Buildings and infrastructure have failed many times over the last 15 years around the country. But let’s hope that Surfside was an anomaly and not the beginning of a disturbing and regular trend.
New York City has a strict—some say burdensome—Construction Code. But NYC arguably has the strongest codes with the specific goal to enhance safety; therefore, most of the burdensome requirements are justified. Much of the Construction Code focuses on the design and construction phases, not necessarily maintenance of existing buildings which have been around for 20+ years.
City electeds and the NYC Department of Buildings, as well as industry professionals, should be commended for all the work done on these comprehensive—and leading—NEW building construction codes.
With that said, policymakers have a tendency to react to a problem in the aftermath of tragedy rather than foresee an issue and implement proactive measures.

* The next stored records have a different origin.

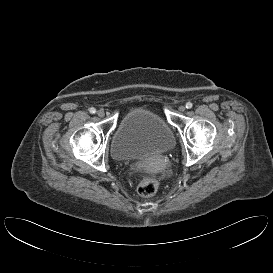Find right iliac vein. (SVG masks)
<instances>
[{"mask_svg": "<svg viewBox=\"0 0 273 273\" xmlns=\"http://www.w3.org/2000/svg\"><path fill=\"white\" fill-rule=\"evenodd\" d=\"M97 115L99 116V117H104L105 116V112L103 111V110H99L98 112H97Z\"/></svg>", "mask_w": 273, "mask_h": 273, "instance_id": "63e3f726", "label": "right iliac vein"}]
</instances>
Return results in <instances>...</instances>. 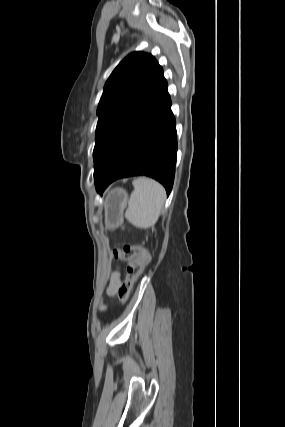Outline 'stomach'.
<instances>
[{"mask_svg":"<svg viewBox=\"0 0 285 427\" xmlns=\"http://www.w3.org/2000/svg\"><path fill=\"white\" fill-rule=\"evenodd\" d=\"M128 194L121 188L109 192L105 200L106 225L117 228L122 223L123 210L127 204Z\"/></svg>","mask_w":285,"mask_h":427,"instance_id":"obj_1","label":"stomach"}]
</instances>
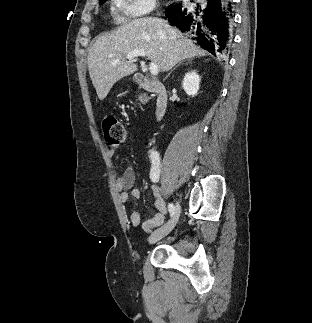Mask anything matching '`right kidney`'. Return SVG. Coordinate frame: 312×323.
Instances as JSON below:
<instances>
[{
	"mask_svg": "<svg viewBox=\"0 0 312 323\" xmlns=\"http://www.w3.org/2000/svg\"><path fill=\"white\" fill-rule=\"evenodd\" d=\"M200 84V76H198L196 70L185 74L183 80V90L188 96H196L198 94Z\"/></svg>",
	"mask_w": 312,
	"mask_h": 323,
	"instance_id": "ca27d5eb",
	"label": "right kidney"
}]
</instances>
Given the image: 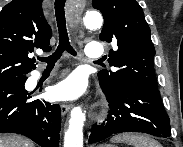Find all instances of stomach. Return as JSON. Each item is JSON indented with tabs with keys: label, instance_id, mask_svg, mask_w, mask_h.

For example, the NYC Council passed gas safety laws following two deadly gas explosions in East Harlem and East Village (image top) in 2014 and 2015 respectively.
However, there are still some gaps in our Construction Code for the one million+ buildings in NYC.
New York’s policymakers may not be unique in their response to tragedies, but NYC is unique in other ways, so why aren’t we engaging in more preventative measures rather than being on the defensive? Many industry associations warn policymakers about potential building integrity and construction safety concerns based on unclear Codes or the lack of regulation, or sometimes due to the absence of enforcement (which may be based on manpower or budget constraints).
Many times, these associations only find themselves getting through to policymakers after something tragic has happened. Organizations like the Plumbing Foundation of NYC would rather see our trusted elected officials and regulators taking necessary steps ahead of tragedy to prevent death and injury.
Proactive action by policymakers includes strengthening and enforcing gas safety laws, like amending Local Law 152/2016 which requires inspections of building gas piping, to make it clear that the point of entry and commercial tenant spaces must be in the scope of the inspection. Additional relevant policy includes, regulating modular construction so that it is held to the same safety standards as stick-built construction, increasing fines for not installing mandatory back flow devices, or mandating testing of potable water to prevent Legionella. Policymakers are in the position to do these things BEFORE tragedy erupts.
The lives lost in the Surfside collapse, above all else, are no doubt the worst-case scenario when the integrity of a building’s structure is compromised. Yes, let policymakers and experts work together to determine how to improve the built environment to prevent future occurrences, but more must be done proactively, especially when we know the consequences.
Terence O’Brien is the Executive Vice President of the Association of Contracting Plumbers of the City of New York, Inc. and Senior Director of the Plumbing Foundation City of New York, Inc.